The science does not support Kyoto. Writing in The Wall Street Journal recently, Glassman says strong evidence is emerging that the earth's heating is cyclical, and that the prime mover in warming is the magnetic activity of the sun, as Sallie Baliunas, Harvard astrophysicist and deputy director of the Mount Wilson observatory, has been finding in her research.
And, a paper from the Harvard-Smithsonian Center for Astrophysics concludes "our review of the literature has shown that global climate models are not sufficiently robust to provide an understanding of the potential effects of carbon dioxide on climate necessary for public discussion."
Finally, Kyoto is politically driven, not scientifically driven. Philip Stott, professor of biogeography at the University of London and co-author of Political Ecology: Science, Myth and Power, writes in The Wall Street Journal that "In Europe, global warming has become a necessary myth, a new fundamentalist religion, with the Kyoto Protocol as its articles of faith."
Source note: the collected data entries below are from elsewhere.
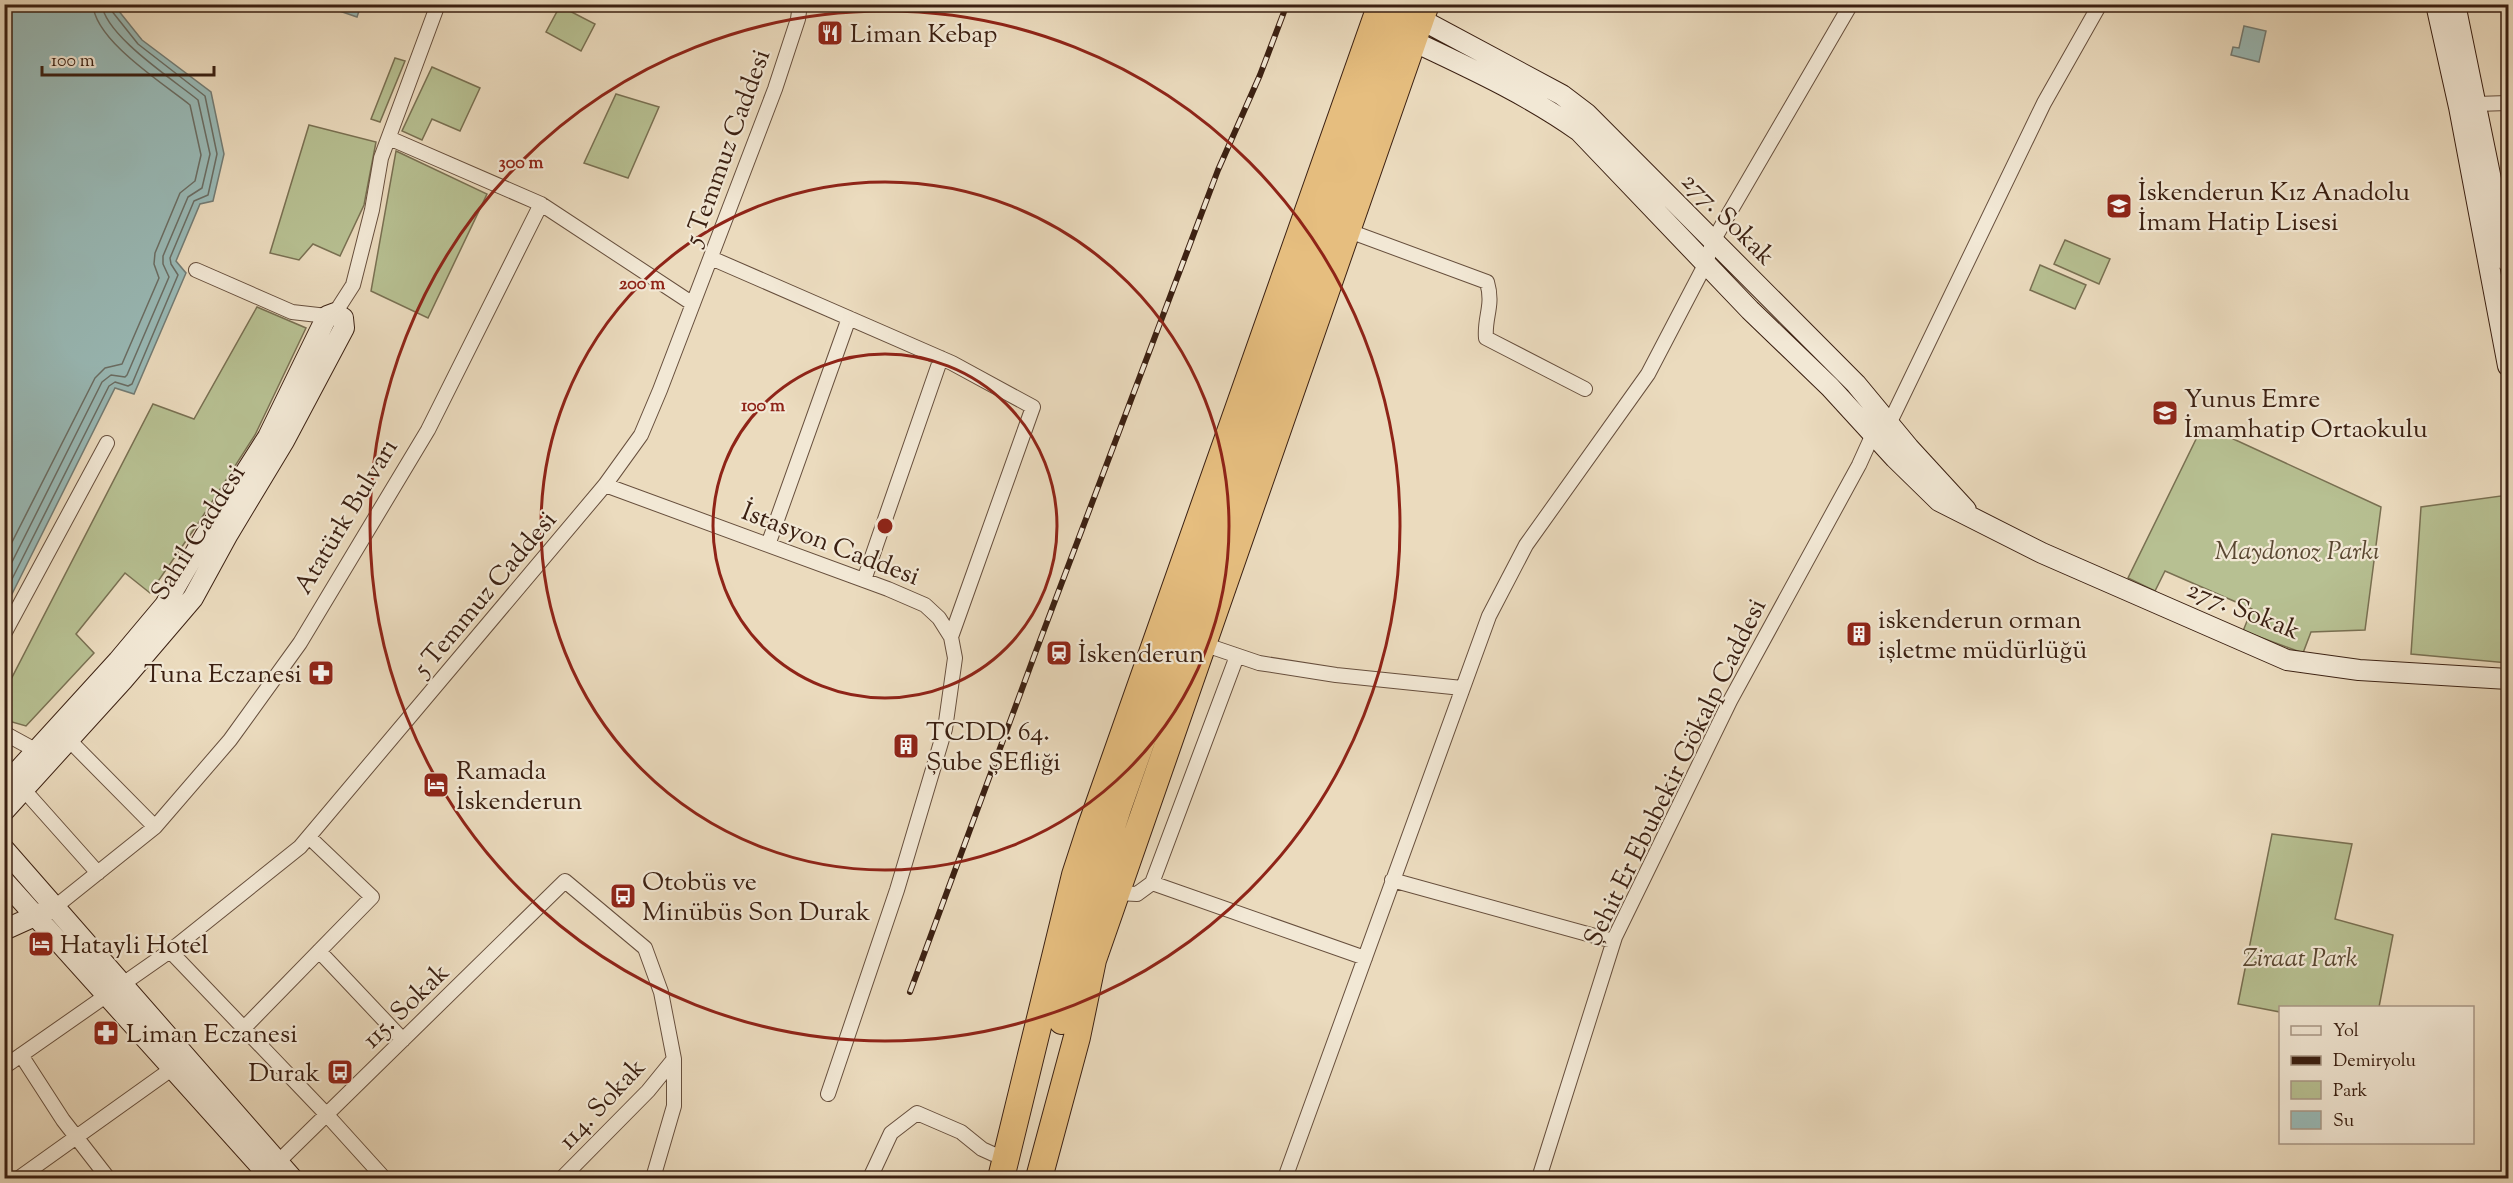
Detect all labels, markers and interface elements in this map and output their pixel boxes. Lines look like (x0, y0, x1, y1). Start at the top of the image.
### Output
place label: Liman Kebap (850, 17, 997, 54)
restaurant icon: Liman Kebap (815, 18, 845, 48)
scale bar (42, 39, 214, 77)
street label: 5 Temmuz Caddesi (675, 45, 781, 253)
text: 100 m (51, 49, 95, 75)
text: 300 m (499, 151, 544, 177)
street label: 277. Sokak (1672, 165, 1782, 275)
place label: İskenderun Kız Anadolu İmam Hatip Lisesi (2138, 175, 2410, 242)
school or university icon: İskenderun Kız Anadolu İmam Hatip Lisesi (2104, 191, 2134, 221)
text: 200 m (619, 272, 665, 298)
place label: Yunus Emre İmamhatip Ortaokulu (2184, 382, 2428, 449)
text: 100 m (741, 394, 785, 420)
school or university icon: Yunus Emre İmamhatip Ortaokulu (2150, 398, 2180, 428)
street label: Atatürk Bulvarı (286, 433, 408, 602)
street label: Sahil Caddesi (143, 458, 256, 608)
street label: İstasyon Caddesi (736, 494, 925, 596)
street label: 5 Temmuz Caddesi (404, 504, 566, 687)
centre of rings (875, 516, 895, 536)
park label: Maydonoz Parkı (2215, 534, 2379, 571)
street label: 277. Sokak (2181, 572, 2305, 651)
street label: Şehit Er Ebubekir Gökalp Caddesi (1576, 593, 1777, 953)
place label: iskenderun orman işletme müdürlüğü (1878, 603, 2087, 670)
building icon: iskenderun orman işletme müdürlüğü (1844, 619, 1874, 649)
place label: İskenderun (1078, 637, 1204, 674)
station icon: İskenderun (1044, 638, 1074, 668)
place label: Tuna Eczanesi (144, 657, 302, 694)
pharmacy icon: Tuna Eczanesi (306, 658, 336, 688)
place label: TCDD. 64. Şube ŞEfliği (926, 715, 1061, 782)
building icon: TCDD. 64. Şube ŞEfliği (891, 731, 921, 761)
place label: Ramada İskenderun (456, 754, 582, 821)
hotel icon: Ramada İskenderun (421, 770, 451, 800)
place label: Otobüs ve Minübüs Son Durak (642, 865, 870, 932)
bus stop icon: Otobüs ve Minübüs Son Durak (608, 881, 638, 911)
place label: Hatayli Hotel (60, 928, 209, 965)
hotel icon: Hatayli Hotel (26, 929, 56, 959)
park label: Ziraat Park (2242, 941, 2358, 978)
street label: 115. Sokak (355, 956, 459, 1058)
legend (2279, 1006, 2474, 1144)
place label: Liman Eczanesi (126, 1017, 298, 1054)
pharmacy icon: Liman Eczanesi (91, 1018, 121, 1048)
text: Yol (2333, 1019, 2359, 1045)
text: Demiryolu (2333, 1049, 2416, 1075)
street label: 114. Sokak (551, 1051, 655, 1159)
place label: Durak (249, 1056, 320, 1093)
bus stop icon: Durak (325, 1057, 355, 1087)
text: Park (2333, 1079, 2368, 1105)
text: Su (2333, 1109, 2354, 1135)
The tension between science and myth characterizes the Third Assessment Report of the U.N.'s Intergovernmental Panel on Climate Change. Stott notes that the whole feel of this report differs between its political summary and the scientific sections. And, he says, it comes as a shock to read in the conclusions to the science summary: "In sum, a strategy must recognize what is possible. In climate research and modeling, we should recognize that we are dealing with a coupled nonlinear system, and therefore that the prediction of a specific future climate is not possible."
It's hard to improve on Stott's assessment: "The idea that we can control a chaotic climate governed by a billion factors through fiddling about with a couple of politically selected gasses is carbon claptrap."